The main purpose of this study is to establish a socio-pragmatic categorization of politeness and impoliteness activities in informal interactions. In doing this, we describe the communicative strategies related to (im) politeness phenomena and how they are used to produce certain social effects in face-to-face interaction through the ongoing negotiation of participants’ face (Goffman, 1967). This study is based on informal conversations extracted from a corpus of spoken Spanish gathered in the metropolitan area of Valencia, Spain (Briz and Val.Es.Co. Group, 2002).
Focusing on methodology, this study combines a qualitative method inspired in Conversation Analysis with a Discourse Analysis interpretative approach that analyzes communicative acts (Allwood 1995; Bravo, forthcoming). Face contents such as autonomy and affiliative face, role face, group and individual face, are a resource for analyzing what happens during interaction along with the resulting interpersonal effects. It is therefore fundamental to focus on both the speaker’s production and the receiver’s interpretation of the situation in order to determine whether communicative behavior can be evaluated as polite, impolite or neutral. The integration of the analysis of context, which includes the co-text, the situational context and the socio-cultural context (cultural settings and shared assumptions), is equally important in this study.

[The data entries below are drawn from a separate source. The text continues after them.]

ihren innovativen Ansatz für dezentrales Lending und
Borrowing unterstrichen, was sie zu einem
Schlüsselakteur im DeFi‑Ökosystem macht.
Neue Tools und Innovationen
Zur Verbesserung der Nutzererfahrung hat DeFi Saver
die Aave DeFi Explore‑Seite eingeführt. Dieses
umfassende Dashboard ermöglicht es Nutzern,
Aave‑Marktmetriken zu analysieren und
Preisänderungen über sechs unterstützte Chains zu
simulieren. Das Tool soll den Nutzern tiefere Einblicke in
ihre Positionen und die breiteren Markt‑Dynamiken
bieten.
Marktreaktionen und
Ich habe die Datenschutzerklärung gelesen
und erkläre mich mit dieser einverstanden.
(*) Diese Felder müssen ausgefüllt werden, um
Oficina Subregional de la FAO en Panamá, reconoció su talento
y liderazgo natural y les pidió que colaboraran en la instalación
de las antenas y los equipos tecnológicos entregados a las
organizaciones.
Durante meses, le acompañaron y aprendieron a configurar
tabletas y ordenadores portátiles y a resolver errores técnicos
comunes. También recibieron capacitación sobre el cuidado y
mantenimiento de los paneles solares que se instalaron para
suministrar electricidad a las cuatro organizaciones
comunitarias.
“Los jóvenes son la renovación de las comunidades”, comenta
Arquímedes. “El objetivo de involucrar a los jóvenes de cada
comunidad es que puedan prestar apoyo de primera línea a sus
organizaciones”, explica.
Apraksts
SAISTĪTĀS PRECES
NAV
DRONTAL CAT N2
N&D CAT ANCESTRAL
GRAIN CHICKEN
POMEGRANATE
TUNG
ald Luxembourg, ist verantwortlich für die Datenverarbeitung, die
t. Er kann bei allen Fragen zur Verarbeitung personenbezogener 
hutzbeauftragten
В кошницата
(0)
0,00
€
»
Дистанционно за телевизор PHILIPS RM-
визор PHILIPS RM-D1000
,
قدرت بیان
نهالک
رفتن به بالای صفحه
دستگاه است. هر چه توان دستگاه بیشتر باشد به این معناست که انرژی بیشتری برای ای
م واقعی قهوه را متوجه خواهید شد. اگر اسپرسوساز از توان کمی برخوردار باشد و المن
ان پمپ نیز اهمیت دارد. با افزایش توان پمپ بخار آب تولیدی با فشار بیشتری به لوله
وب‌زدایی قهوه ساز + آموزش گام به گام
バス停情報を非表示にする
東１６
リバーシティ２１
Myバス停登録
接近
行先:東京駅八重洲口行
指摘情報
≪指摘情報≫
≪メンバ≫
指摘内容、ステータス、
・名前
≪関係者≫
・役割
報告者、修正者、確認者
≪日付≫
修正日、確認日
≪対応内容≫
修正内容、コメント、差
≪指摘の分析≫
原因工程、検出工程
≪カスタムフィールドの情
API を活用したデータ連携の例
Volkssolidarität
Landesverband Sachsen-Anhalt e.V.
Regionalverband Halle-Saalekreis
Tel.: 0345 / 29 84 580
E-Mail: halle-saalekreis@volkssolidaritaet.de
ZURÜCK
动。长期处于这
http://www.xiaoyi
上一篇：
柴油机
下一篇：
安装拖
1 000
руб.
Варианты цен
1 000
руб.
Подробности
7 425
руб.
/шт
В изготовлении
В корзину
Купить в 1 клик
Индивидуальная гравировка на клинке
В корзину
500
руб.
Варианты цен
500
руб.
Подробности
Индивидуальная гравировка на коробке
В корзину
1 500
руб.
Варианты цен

The empirical analysis of both the conversations and a questionnaire on impoliteness bring us to propose a series of categories of (im) politeness. In many cases, they are not closed categories, but are instead open among themselves. The categories are as follow: Strategic Politeness (within this category we find attenuating politeness and reparatory politeness), Enhancing Politeness, Group Politeness, Ritual Politeness (here we differentiate between meeting situations and visit situations) and Discoursive Politeness (we divide this category into conventional and thematic). Concerning Impoliteness, we find situations in informal conversation in which impoliteness is expected (normative impoliteness). These situations normally occur during fights, when threatening acts (reproaches, criticism, etc.) do not imply directly, per se, a negative personal effect. We next find two types of impoliteness: one produced by threats to the face of the speaker (whether to the face of personal value, the face of his role or the face of his group image in respect to his family, friends or others) which are neither mitigated nor amended and the other caused by a break from the normal rules of politeness.